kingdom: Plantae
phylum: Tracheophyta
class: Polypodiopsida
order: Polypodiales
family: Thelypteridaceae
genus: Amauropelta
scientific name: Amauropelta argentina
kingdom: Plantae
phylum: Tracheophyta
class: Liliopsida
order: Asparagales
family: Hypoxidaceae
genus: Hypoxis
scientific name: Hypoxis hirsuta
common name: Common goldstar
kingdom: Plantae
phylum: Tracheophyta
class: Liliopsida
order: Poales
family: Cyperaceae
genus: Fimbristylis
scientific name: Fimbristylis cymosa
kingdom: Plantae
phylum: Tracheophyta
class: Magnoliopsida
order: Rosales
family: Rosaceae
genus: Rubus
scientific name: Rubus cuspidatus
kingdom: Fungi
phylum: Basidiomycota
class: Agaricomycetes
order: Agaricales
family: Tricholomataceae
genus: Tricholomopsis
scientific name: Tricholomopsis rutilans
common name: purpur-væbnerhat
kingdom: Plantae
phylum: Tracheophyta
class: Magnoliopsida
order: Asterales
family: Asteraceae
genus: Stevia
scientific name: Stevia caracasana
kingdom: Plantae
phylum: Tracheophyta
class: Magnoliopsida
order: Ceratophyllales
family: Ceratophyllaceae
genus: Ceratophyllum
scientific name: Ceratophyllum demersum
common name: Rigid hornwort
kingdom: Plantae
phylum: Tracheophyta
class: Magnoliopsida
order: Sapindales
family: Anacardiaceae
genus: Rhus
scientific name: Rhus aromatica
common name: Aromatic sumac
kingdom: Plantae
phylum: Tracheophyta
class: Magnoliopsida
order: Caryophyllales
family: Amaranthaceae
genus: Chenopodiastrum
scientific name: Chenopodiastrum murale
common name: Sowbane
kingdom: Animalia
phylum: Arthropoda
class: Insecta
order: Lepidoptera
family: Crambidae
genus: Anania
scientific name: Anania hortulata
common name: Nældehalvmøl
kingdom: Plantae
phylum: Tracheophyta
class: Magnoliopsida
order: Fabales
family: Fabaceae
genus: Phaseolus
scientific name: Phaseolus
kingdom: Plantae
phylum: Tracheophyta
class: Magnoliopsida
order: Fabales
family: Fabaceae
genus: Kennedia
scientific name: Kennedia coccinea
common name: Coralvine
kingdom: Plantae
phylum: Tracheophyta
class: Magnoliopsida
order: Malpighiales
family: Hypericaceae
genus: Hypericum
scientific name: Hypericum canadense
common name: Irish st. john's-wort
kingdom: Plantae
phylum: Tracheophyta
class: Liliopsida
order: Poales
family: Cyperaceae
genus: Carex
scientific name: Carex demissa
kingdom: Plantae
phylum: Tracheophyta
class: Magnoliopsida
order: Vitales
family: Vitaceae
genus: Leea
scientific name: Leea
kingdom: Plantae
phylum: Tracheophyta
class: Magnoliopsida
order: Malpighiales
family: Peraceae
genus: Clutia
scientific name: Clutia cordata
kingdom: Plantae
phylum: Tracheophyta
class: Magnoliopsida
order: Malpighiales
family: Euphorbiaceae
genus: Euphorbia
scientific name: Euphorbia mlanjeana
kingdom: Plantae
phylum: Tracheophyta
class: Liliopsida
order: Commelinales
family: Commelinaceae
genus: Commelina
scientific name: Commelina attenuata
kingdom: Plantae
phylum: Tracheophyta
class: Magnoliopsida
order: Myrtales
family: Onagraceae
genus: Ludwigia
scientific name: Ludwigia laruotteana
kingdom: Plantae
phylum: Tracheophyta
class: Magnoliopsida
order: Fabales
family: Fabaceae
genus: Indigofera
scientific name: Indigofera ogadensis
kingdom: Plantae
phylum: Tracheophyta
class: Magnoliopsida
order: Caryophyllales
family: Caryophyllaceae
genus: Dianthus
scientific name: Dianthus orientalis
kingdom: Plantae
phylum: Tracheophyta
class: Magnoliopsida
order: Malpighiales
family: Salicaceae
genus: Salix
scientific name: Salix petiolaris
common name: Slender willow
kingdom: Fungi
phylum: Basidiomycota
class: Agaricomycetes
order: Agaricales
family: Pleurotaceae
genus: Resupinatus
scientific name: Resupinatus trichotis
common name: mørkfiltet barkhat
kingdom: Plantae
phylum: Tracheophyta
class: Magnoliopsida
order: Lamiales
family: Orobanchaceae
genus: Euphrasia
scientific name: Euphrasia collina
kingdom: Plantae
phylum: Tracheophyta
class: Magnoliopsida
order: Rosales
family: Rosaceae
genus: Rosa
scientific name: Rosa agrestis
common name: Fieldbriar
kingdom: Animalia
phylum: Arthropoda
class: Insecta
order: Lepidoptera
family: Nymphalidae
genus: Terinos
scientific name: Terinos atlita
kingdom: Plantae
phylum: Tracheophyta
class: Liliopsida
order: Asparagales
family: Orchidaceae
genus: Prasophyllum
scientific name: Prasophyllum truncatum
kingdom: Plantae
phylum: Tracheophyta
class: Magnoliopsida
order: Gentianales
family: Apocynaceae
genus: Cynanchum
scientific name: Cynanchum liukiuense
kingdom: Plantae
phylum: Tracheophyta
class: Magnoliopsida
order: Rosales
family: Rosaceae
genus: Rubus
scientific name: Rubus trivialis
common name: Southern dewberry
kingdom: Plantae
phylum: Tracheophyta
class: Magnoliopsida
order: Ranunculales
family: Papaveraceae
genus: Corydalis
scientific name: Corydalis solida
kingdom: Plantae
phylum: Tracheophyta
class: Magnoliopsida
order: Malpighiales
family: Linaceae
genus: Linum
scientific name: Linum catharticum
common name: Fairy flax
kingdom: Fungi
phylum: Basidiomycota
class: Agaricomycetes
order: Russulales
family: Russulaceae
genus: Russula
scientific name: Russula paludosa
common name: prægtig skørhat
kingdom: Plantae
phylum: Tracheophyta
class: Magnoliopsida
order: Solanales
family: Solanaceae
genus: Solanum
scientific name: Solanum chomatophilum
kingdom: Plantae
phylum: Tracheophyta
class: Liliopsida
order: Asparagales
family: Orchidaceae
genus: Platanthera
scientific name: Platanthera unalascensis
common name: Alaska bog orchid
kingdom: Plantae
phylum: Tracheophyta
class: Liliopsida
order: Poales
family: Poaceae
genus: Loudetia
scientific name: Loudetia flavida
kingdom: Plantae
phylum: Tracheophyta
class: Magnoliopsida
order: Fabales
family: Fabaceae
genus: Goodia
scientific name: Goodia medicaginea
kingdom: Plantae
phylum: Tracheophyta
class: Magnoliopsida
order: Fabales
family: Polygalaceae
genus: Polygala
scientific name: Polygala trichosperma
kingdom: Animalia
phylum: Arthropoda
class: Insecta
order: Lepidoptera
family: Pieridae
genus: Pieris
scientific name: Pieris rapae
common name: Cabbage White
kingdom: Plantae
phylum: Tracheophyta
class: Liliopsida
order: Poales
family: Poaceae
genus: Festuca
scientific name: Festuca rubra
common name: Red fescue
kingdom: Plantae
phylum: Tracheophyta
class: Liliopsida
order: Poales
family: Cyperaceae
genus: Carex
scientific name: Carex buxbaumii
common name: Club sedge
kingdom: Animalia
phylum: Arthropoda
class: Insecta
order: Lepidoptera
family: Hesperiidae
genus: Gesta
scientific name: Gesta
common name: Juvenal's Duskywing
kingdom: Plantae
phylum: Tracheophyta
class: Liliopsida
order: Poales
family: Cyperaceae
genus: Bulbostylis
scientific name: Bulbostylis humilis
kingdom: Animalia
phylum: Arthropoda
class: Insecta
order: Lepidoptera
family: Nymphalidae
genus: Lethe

▶ THE PROBLEM
Rewrite all the lines in the rows above as a Markdown table with two columns, No. and Entry. Give each line its number and the line itself, and leave out any blank lines.

▶ CORRECT ANSWER
| No. | Entry |
|---|---|
| 1 | kingdom: Plantae |
| 2 | phylum: Tracheophyta |
| 3 | class: Polypodiopsida |
| 4 | order: Polypodiales |
| 5 | family: Thelypteridaceae |
| 6 | genus: Amauropelta |
| 7 | scientific name: Amauropelta argentina |
| 8 | kingdom: Plantae |
| 9 | phylum: Tracheophyta |
| 10 | class: Liliopsida |
| 11 | order: Asparagales |
| 12 | family: Hypoxidaceae |
| 13 | genus: Hypoxis |
| 14 | scientific name: Hypoxis hirsuta |
| 15 | common name: Common goldstar |
| 16 | kingdom: Plantae |
| 17 | phylum: Tracheophyta |
| 18 | class: Liliopsida |
| 19 | order: Poales |
| 20 | family: Cyperaceae |
| 21 | genus: Fimbristylis |
| 22 | scientific name: Fimbristylis cymosa |
| 23 | kingdom: Plantae |
| 24 | phylum: Tracheophyta |
| 25 | class: Magnoliopsida |
| 26 | order: Rosales |
| 27 | family: Rosaceae |
| 28 | genus: Rubus |
| 29 | scientific name: Rubus cuspidatus |
| 30 | kingdom: Fungi |
| 31 | phylum: Basidiomycota |
| 32 | class: Agaricomycetes |
| 33 | order: Agaricales |
| 34 | family: Tricholomataceae |
| 35 | genus: Tricholomopsis |
| 36 | scientific name: Tricholomopsis rutilans |
| 37 | common name: purpur-væbnerhat |
| 38 | kingdom: Plantae |
| 39 | phylum: Tracheophyta |
| 40 | class: Magnoliopsida |
| 41 | order: Asterales |
| 42 | family: Asteraceae |
| 43 | genus: Stevia |
| 44 | scientific name: Stevia caracasana |
| 45 | kingdom: Plantae |
| 46 | phylum: Tracheophyta |
| 47 | class: Magnoliopsida |
| 48 | order: Ceratophyllales |
| 49 | family: Ceratophyllaceae |
| 50 | genus: Ceratophyllum |
| 51 | scientific name: Ceratophyllum demersum |
| 52 | common name: Rigid hornwort |
| 53 | kingdom: Plantae |
| 54 | phylum: Tracheophyta |
| 55 | class: Magnoliopsida |
| 56 | order: Sapindales |
| 57 | family: Anacardiaceae |
| 58 | genus: Rhus |
| 59 | scientific name: Rhus aromatica |
| 60 | common name: Aromatic sumac |
| 61 | kingdom: Plantae |
| 62 | phylum: Tracheophyta |
| 63 | class: Magnoliopsida |
| 64 | order: Caryophyllales |
| 65 | family: Amaranthaceae |
| 66 | genus: Chenopodiastrum |
| 67 | scientific name: Chenopodiastrum murale |
| 68 | common name: Sowbane |
| 69 | kingdom: Animalia |
| 70 | phylum: Arthropoda |
| 71 | class: Insecta |
| 72 | order: Lepidoptera |
| 73 | family: Crambidae |
| 74 | genus: Anania |
| 75 | scientific name: Anania hortulata |
| 76 | common name: Nældehalvmøl |
| 77 | kingdom: Plantae |
| 78 | phylum: Tracheophyta |
| 79 | class: Magnoliopsida |
| 80 | order: Fabales |
| 81 | family: Fabaceae |
| 82 | genus: Phaseolus |
| 83 | scientific name: Phaseolus |
| 84 | kingdom: Plantae |
| 85 | phylum: Tracheophyta |
| 86 | class: Magnoliopsida |
| 87 | order: Fabales |
| 88 | family: Fabaceae |
| 89 | genus: Kennedia |
| 90 | scientific name: Kennedia coccinea |
| 91 | common name: Coralvine |
| 92 | kingdom: Plantae |
| 93 | phylum: Tracheophyta |
| 94 | class: Magnoliopsida |
| 95 | order: Malpighiales |
| 96 | family: Hypericaceae |
| 97 | genus: Hypericum |
| 98 | scientific name: Hypericum canadense |
| 99 | common name: Irish st. john's-wort |
| 100 | kingdom: Plantae |
| 101 | phylum: Tracheophyta |
| 102 | class: Liliopsida |
| 103 | order: Poales |
| 104 | family: Cyperaceae |
| 105 | genus: Carex |
| 106 | scientific name: Carex demissa |
| 107 | kingdom: Plantae |
| 108 | phylum: Tracheophyta |
| 109 | class: Magnoliopsida |
| 110 | order: Vitales |
| 111 | family: Vitaceae |
| 112 | genus: Leea |
| 113 | scientific name: Leea |
| 114 | kingdom: Plantae |
| 115 | phylum: Tracheophyta |
| 116 | class: Magnoliopsida |
| 117 | order: Malpighiales |
| 118 | family: Peraceae |
| 119 | genus: Clutia |
| 120 | scientific name: Clutia cordata |
| 121 | kingdom: Plantae |
| 122 | phylum: Tracheophyta |
| 123 | class: Magnoliopsida |
| 124 | order: Malpighiales |
| 125 | family: Euphorbiaceae |
| 126 | genus: Euphorbia |
| 127 | scientific name: Euphorbia mlanjeana |
| 128 | kingdom: Plantae |
| 129 | phylum: Tracheophyta |
| 130 | class: Liliopsida |
| 131 | order: Commelinales |
| 132 | family: Commelinaceae |
| 133 | genus: Commelina |
| 134 | scientific name: Commelina attenuata |
| 135 | kingdom: Plantae |
| 136 | phylum: Tracheophyta |
| 137 | class: Magnoliopsida |
| 138 | order: Myrtales |
| 139 | family: Onagraceae |
| 140 | genus: Ludwigia |
| 141 | scientific name: Ludwigia laruotteana |
| 142 | kingdom: Plantae |
| 143 | phylum: Tracheophyta |
| 144 | class: Magnoliopsida |
| 145 | order: Fabales |
| 146 | family: Fabaceae |
| 147 | genus: Indigofera |
| 148 | scientific name: Indigofera ogadensis |
| 149 | kingdom: Plantae |
| 150 | phylum: Tracheophyta |
| 151 | class: Magnoliopsida |
| 152 | order: Caryophyllales |
| 153 | family: Caryophyllaceae |
| 154 | genus: Dianthus |
| 155 | scientific name: Dianthus orientalis |
| 156 | kingdom: Plantae |
| 157 | phylum: Tracheophyta |
| 158 | class: Magnoliopsida |
| 159 | order: Malpighiales |
| 160 | family: Salicaceae |
| 161 | genus: Salix |
| 162 | scientific name: Salix petiolaris |
| 163 | common name: Slender willow |
| 164 | kingdom: Fungi |
| 165 | phylum: Basidiomycota |
| 166 | class: Agaricomycetes |
| 167 | order: Agaricales |
| 168 | family: Pleurotaceae |
| 169 | genus: Resupinatus |
| 170 | scientific name: Resupinatus trichotis |
| 171 | common name: mørkfiltet barkhat |
| 172 | kingdom: Plantae |
| 173 | phylum: Tracheophyta |
| 174 | class: Magnoliopsida |
| 175 | order: Lamiales |
| 176 | family: Orobanchaceae |
| 177 | genus: Euphrasia |
| 178 | scientific name: Euphrasia collina |
| 179 | kingdom: Plantae |
| 180 | phylum: Tracheophyta |
| 181 | class: Magnoliopsida |
| 182 | order: Rosales |
| 183 | family: Rosaceae |
| 184 | genus: Rosa |
| 185 | scientific name: Rosa agrestis |
| 186 | common name: Fieldbriar |
| 187 | kingdom: Animalia |
| 188 | phylum: Arthropoda |
| 189 | class: Insecta |
| 190 | order: Lepidoptera |
| 191 | family: Nymphalidae |
| 192 | genus: Terinos |
| 193 | scientific name: Terinos atlita |
| 194 | kingdom: Plantae |
| 195 | phylum: Tracheophyta |
| 196 | class: Liliopsida |
| 197 | order: Asparagales |
| 198 | family: Orchidaceae |
| 199 | genus: Prasophyllum |
| 200 | scientific name: Prasophyllum truncatum |
| 201 | kingdom: Plantae |
| 202 | phylum: Tracheophyta |
| 203 | class: Magnoliopsida |
| 204 | order: Gentianales |
| 205 | family: Apocynaceae |
| 206 | genus: Cynanchum |
| 207 | scientific name: Cynanchum liukiuense |
| 208 | kingdom: Plantae |
| 209 | phylum: Tracheophyta |
| 210 | class: Magnoliopsida |
| 211 | order: Rosales |
| 212 | family: Rosaceae |
| 213 | genus: Rubus |
| 214 | scientific name: Rubus trivialis |
| 215 | common name: Southern dewberry |
| 216 | kingdom: Plantae |
| 217 | phylum: Tracheophyta |
| 218 | class: Magnoliopsida |
| 219 | order: Ranunculales |
| 220 | family: Papaveraceae |
| 221 | genus: Corydalis |
| 222 | scientific name: Corydalis solida |
| 223 | kingdom: Plantae |
| 224 | phylum: Tracheophyta |
| 225 | class: Magnoliopsida |
| 226 | order: Malpighiales |
| 227 | family: Linaceae |
| 228 | genus: Linum |
| 229 | scientific name: Linum catharticum |
| 230 | common name: Fairy flax |
| 231 | kingdom: Fungi |
| 232 | phylum: Basidiomycota |
| 233 | class: Agaricomycetes |
| 234 | order: Russulales |
| 235 | family: Russulaceae |
| 236 | genus: Russula |
| 237 | scientific name: Russula paludosa |
| 238 | common name: prægtig skørhat |
| 239 | kingdom: Plantae |
| 240 | phylum: Tracheophyta |
| 241 | class: Magnoliopsida |
| 242 | order: Solanales |
| 243 | family: Solanaceae |
| 244 | genus: Solanum |
| 245 | scientific name: Solanum chomatophilum |
| 246 | kingdom: Plantae |
| 247 | phylum: Tracheophyta |
| 248 | class: Liliopsida |
| 249 | order: Asparagales |
| 250 | family: Orchidaceae |
| 251 | genus: Platanthera |
| 252 | scientific name: Platanthera unalascensis |
| 253 | common name: Alaska bog orchid |
| 254 | kingdom: Plantae |
| 255 | phylum: Tracheophyta |
| 256 | class: Liliopsida |
| 257 | order: Poales |
| 258 | family: Poaceae |
| 259 | genus: Loudetia |
| 260 | scientific name: Loudetia flavida |
| 261 | kingdom: Plantae |
| 262 | phylum: Tracheophyta |
| 263 | class: Magnoliopsida |
| 264 | order: Fabales |
| 265 | family: Fabaceae |
| 266 | genus: Goodia |
| 267 | scientific name: Goodia medicaginea |
| 268 | kingdom: Plantae |
| 269 | phylum: Tracheophyta |
| 270 | class: Magnoliopsida |
| 271 | order: Fabales |
| 272 | family: Polygalaceae |
| 273 | genus: Polygala |
| 274 | scientific name: Polygala trichosperma |
| 275 | kingdom: Animalia |
| 276 | phylum: Arthropoda |
| 277 | class: Insecta |
| 278 | order: Lepidoptera |
| 279 | family: Pieridae |
| 280 | genus: Pieris |
| 281 | scientific name: Pieris rapae |
| 282 | common name: Cabbage White |
| 283 | kingdom: Plantae |
| 284 | phylum: Tracheophyta |
| 285 | class: Liliopsida |
| 286 | order: Poales |
| 287 | family: Poaceae |
| 288 | genus: Festuca |
| 289 | scientific name: Festuca rubra |
| 290 | common name: Red fescue |
| 291 | kingdom: Plantae |
| 292 | phylum: Tracheophyta |
| 293 | class: Liliopsida |
| 294 | order: Poales |
| 295 | family: Cyperaceae |
| 296 | genus: Carex |
| 297 | scientific name: Carex buxbaumii |
| 298 | common name: Club sedge |
| 299 | kingdom: Animalia |
| 300 | phylum: Arthropoda |
| 301 | class: Insecta |
| 302 | order: Lepidoptera |
| 303 | family: Hesperiidae |
| 304 | genus: Gesta |
| 305 | scientific name: Gesta |
| 306 | common name: Juvenal's Duskywing |
| 307 | kingdom: Plantae |
| 308 | phylum: Tracheophyta |
| 309 | class: Liliopsida |
| 310 | order: Poales |
| 311 | family: Cyperaceae |
| 312 | genus: Bulbostylis |
| 313 | scientific name: Bulbostylis humilis |
| 314 | kingdom: Animalia |
| 315 | phylum: Arthropoda |
| 316 | class: Insecta |
| 317 | order: Lepidoptera |
| 318 | family: Nymphalidae |
| 319 | genus: Lethe |